- A União Europeia destinou 40 milhões de euros para destilar estoques de vinho francês não vendidos, visando estabilizar preços diante da queda da demanda.
- O apoio oferece 33 euros por hectolitro para destinar cerca de 1,2 milhão de hectolitros de vinhos tintos e rosés excedentes.
- Os destilados serão usados exclusivamente para fins industriais, incluindo desinfecção, farmacêuticos e energia.
- O consumo global de vinho caiu, com as exportações francesas prejudicadas por tensões geopolíticas que atingiram EUA e China.
- França já investiu na retirada de videiras, somando 11% dos vinhedos mundiais, e 35 mil hectares foram arrancados desde 2023, com preço médio de vinhos tintos/rosés 19,6% abaixo da média de cinco anos.
A União Europeia destinou 40 milhões de euros para financiar a destilação de estoques de vinho francês não vendidos, com o objetivo de estabilizar preços diante da queda da demanda global. A medida oferece 33 euros por hectolitro para vinicultores e cooperativas que destilarem aproximadamente 1,2 milhão de hectolitros de vinhos tintos e rosés excedentes.

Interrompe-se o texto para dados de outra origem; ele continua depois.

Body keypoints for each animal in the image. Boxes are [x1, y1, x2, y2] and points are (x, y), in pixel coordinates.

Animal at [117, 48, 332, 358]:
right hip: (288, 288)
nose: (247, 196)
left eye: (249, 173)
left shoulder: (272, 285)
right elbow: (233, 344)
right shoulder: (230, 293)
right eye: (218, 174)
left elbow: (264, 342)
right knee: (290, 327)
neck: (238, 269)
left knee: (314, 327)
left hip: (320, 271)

Os destilados serão usados exclusivamente para fins industriais, incluindo desinfecção, farmacêuticos e energia. A iniciativa surge em meio a redução do consumo de vinho, pressionada por mudanças de comportamento, condições econômicas e tarifas comerciais.

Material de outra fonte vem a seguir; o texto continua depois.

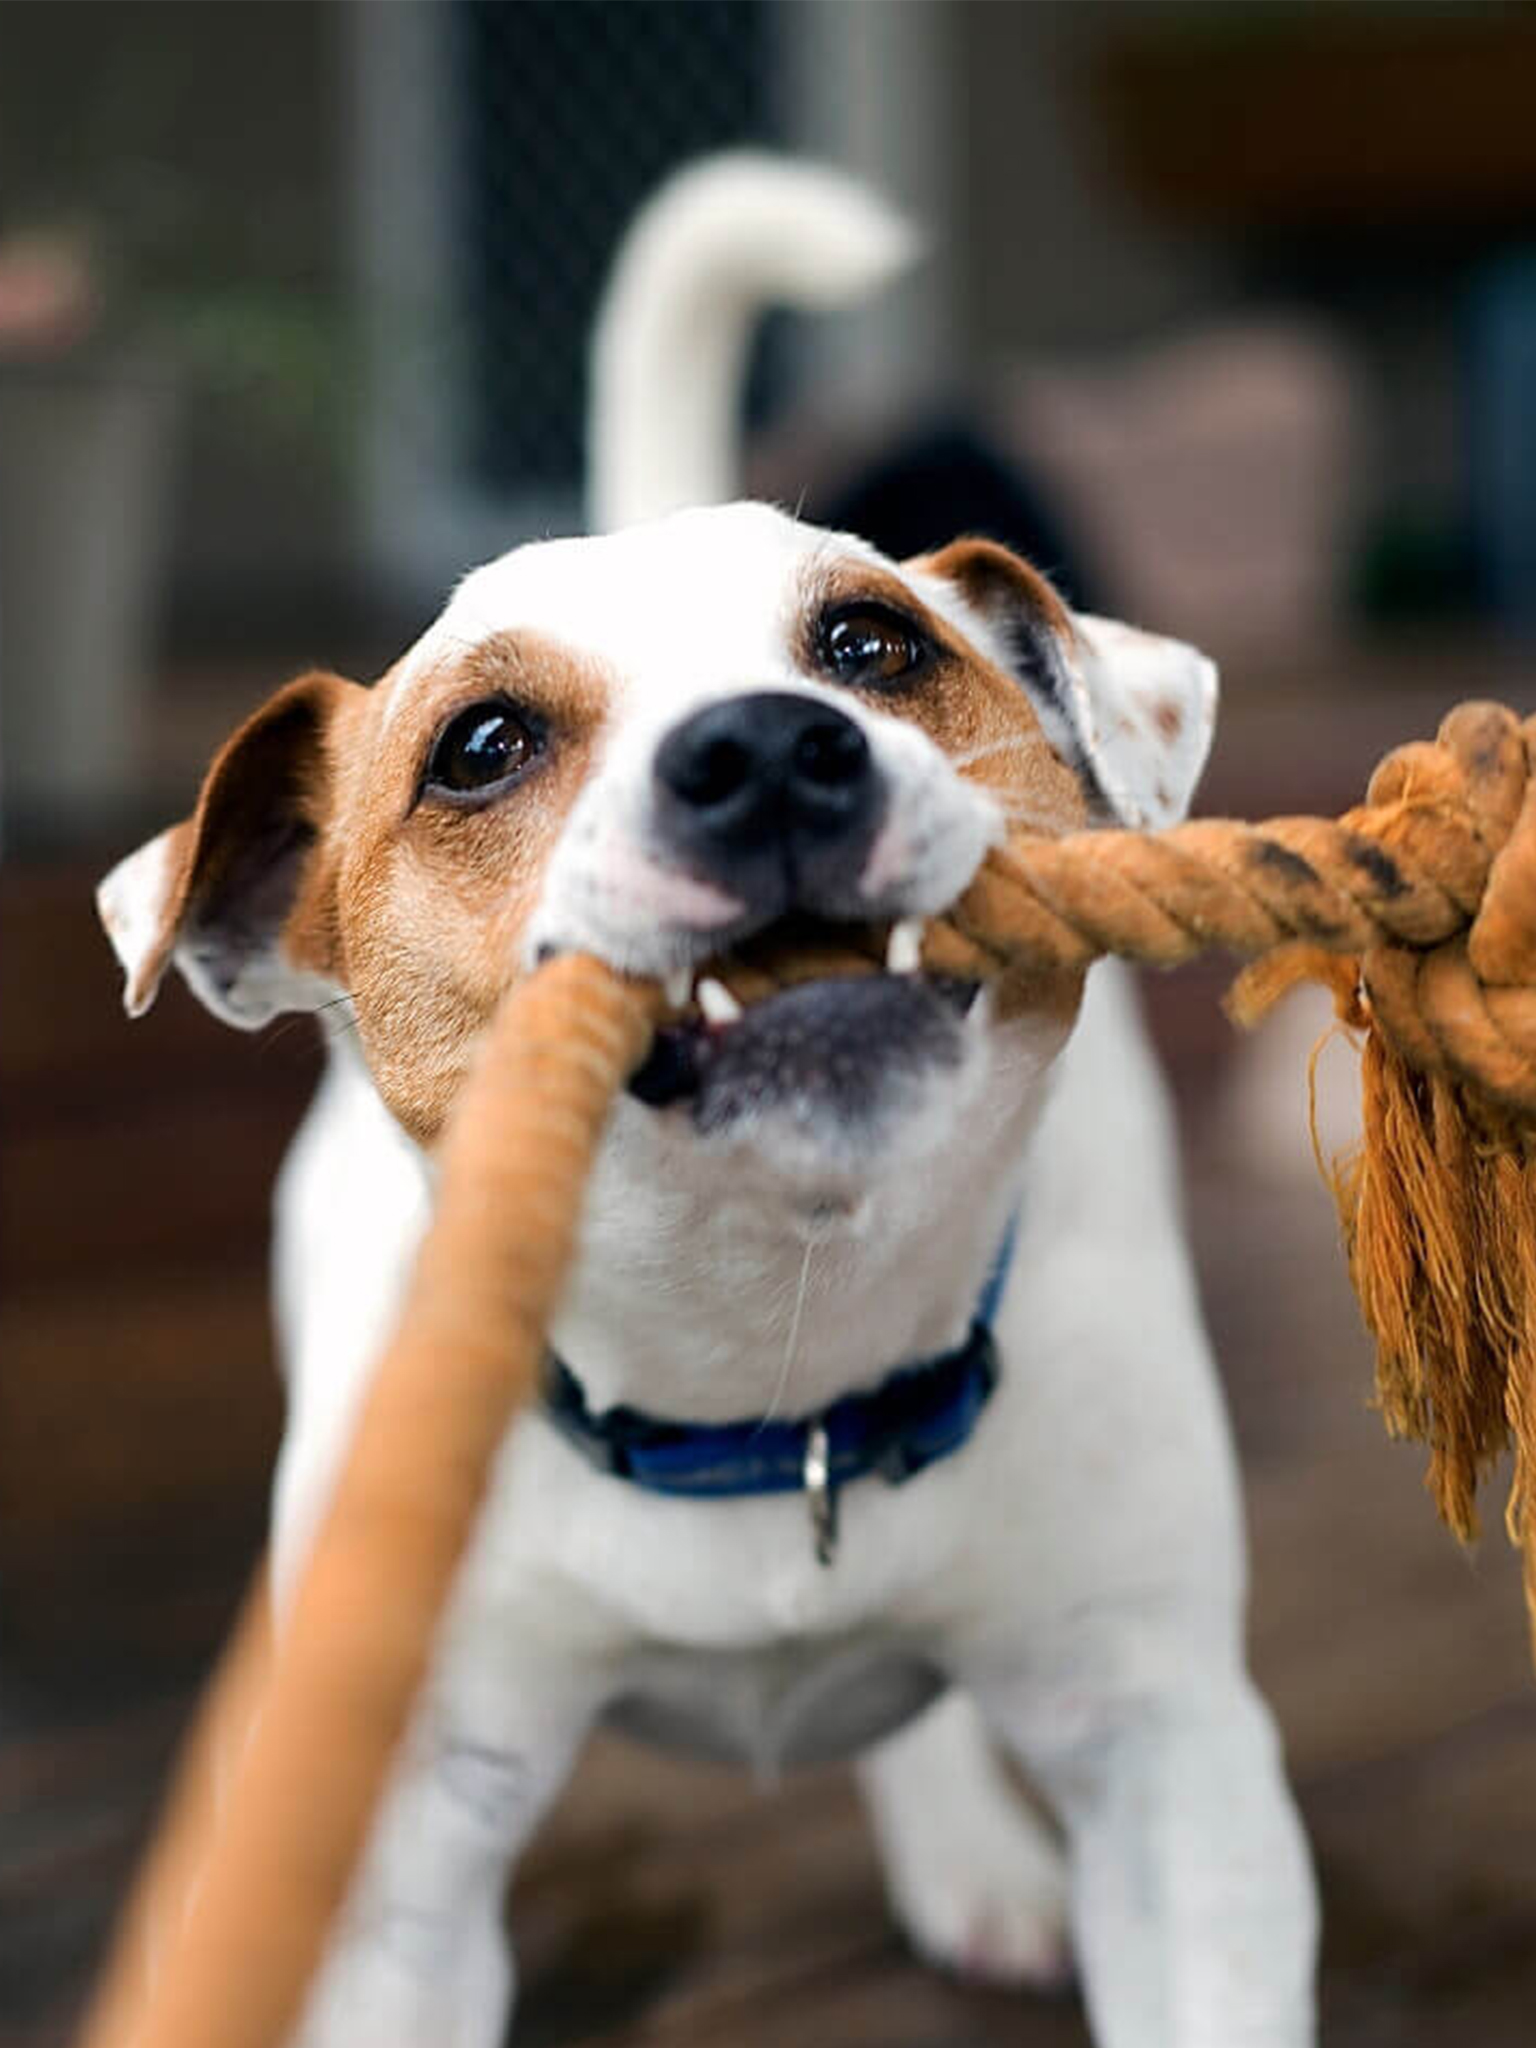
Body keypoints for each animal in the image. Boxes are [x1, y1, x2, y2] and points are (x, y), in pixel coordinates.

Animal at [99, 159, 1327, 2048]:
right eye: (481, 746)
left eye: (872, 642)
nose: (763, 751)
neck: (769, 1378)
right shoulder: (402, 1878)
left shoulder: (1173, 1765)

O regulamento da UE, datado de 31 de março, aponta que as remessas francesas de vinho e bebidas alcoólicas caíram para o menor nível em pelo menos 20 anos, contribuindo para déficit na balança comercial de alimentos da França. A França também investiu para arrancar videiras, com cerca de 11% dos vinhedos mundiais afetados.
Detalhes adicionais
Medidas de destilação já foram implementadas em 2023 e 2024, com 35.000 hectares de vinhedos retirados do cultivo durante esse período. O preço médio das transações a granel de vinhos tintos e rosés franceses ficou 19,6% abaixo da média de cinco anos, segundo o regulamento da UE.
A balança comercial agroalimentar do maior produtor agrícola da UE foi pressionada pela queda de remessas de bebidas alcoólicas, conforme dados do regulamento citado. O texto não cita datas específicas de salvaguardas adicionais, mas destaca o contexto de demanda global em retração.